Notably, there are several implications for research and practice that align with some of the positive experiences reported by parents, which are interpreted based on the ecological subsystems (Bronfenbrenner 1979). First, as parents shared positive experiences about getting help by interacting with other parents of children with ASD, future research should examine the collective advocacy of parents and ways for parents to collaboratively and effectively help each other. Although some prior research (e.g., Burke and Sandman 2017) has examined the effectiveness of a parental advocacy program in the US, very little is known about parental legislative advocacy for their children with ASD in LRS. In addition, Mongolian parents from the current study repeatedly suggested that they should organize themselves to improve awareness of autism and effect societal changes. Therefore, more research is warranted to strengthen parental advocacy in LRS. Second, many participants described positive experiences of accessing information and resources with the help of parent-led NGOs and often described these organizations as the only source of support and information for them. This is consistent with the literature on other LRS (e.g., An et al. 2018), and more research is needed to strengthen the capacity of autism-related parent-NGOs to provide more services with local parents. From perspectives of mesosystem and exosystem, these NGOs help and interact with parents and would be able to reach out to more parents and effect larger, legislative changes to better the conditions for children of ASD and their families. Lastly, as parents reported the need for more training and coaching to deliver interventions themselves, future research must examine the effectiveness of such practices tailored for caregivers in LRS. Although the current literature (Divan et al. 2015; Lee and Meadan 2020; Reichow et al. 2013; WHO 2018) suggests that parent-mediated interventions may be feasible, acceptable, and effective in LRS, there have been no known efforts to disseminate treatment information to Mongolian parents.

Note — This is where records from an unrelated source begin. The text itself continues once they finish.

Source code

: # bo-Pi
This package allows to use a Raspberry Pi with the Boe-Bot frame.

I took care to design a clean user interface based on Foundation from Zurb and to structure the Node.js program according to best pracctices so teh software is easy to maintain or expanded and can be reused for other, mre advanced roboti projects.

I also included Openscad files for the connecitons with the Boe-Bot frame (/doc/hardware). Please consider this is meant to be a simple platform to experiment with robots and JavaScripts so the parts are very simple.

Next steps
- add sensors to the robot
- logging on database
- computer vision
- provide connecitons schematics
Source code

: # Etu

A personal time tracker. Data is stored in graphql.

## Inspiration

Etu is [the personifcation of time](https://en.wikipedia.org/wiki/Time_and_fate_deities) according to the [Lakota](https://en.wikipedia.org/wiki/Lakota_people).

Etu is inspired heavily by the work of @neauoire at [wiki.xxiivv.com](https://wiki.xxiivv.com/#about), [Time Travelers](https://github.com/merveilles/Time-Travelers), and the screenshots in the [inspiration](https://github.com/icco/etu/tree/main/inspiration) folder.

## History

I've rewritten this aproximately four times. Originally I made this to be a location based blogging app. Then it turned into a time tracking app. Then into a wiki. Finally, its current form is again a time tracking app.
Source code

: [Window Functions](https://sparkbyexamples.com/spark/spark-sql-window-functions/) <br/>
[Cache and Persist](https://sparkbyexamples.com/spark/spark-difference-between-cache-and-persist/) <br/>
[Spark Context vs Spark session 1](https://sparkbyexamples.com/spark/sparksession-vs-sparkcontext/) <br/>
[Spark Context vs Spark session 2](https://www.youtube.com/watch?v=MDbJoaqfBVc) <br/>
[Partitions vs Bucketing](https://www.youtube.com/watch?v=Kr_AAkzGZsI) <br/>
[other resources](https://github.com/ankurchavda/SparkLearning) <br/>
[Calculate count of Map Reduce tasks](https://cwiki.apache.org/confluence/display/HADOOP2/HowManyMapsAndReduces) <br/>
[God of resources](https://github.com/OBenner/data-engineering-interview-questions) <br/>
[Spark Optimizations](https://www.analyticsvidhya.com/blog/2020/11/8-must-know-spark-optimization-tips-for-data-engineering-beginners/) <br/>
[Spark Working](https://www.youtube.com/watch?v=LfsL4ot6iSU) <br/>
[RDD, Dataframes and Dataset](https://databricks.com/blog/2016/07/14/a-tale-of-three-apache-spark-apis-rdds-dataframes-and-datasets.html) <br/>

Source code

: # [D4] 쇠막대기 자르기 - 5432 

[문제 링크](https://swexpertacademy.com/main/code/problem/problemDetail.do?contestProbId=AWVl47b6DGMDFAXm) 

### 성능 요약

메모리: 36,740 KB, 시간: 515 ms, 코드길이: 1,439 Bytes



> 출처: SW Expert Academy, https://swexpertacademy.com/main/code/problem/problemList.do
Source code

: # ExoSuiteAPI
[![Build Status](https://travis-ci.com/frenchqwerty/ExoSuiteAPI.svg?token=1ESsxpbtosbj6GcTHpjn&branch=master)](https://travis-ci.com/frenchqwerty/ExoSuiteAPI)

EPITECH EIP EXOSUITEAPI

Implications and recommendations for practice apply to different subsystems, and not just at individual children’s levels. Most of the parent-reported barriers and needs identified in this study transcend the individual child’s level, and span across the societal, macro level. This may imply that developing or adapting interventions in LRS should focus not only at the child’s level; rather, they must take different subsystems into consideration. In addition, although this study was conducted in Mongolia and some phenomena are unique to Mongolia, some of the findings and implications may apply to other LRS. Moreover, the positive experiences and the reported needs of parents could be translated into practice to ensure acceptability and sustainability of potential interventions. Considering the increasing prevalence of ASD globally, it is imperative for researchers to listen to voices from the field and develop culturally relevant interventions in response to the low level of resources available to these stakeholders.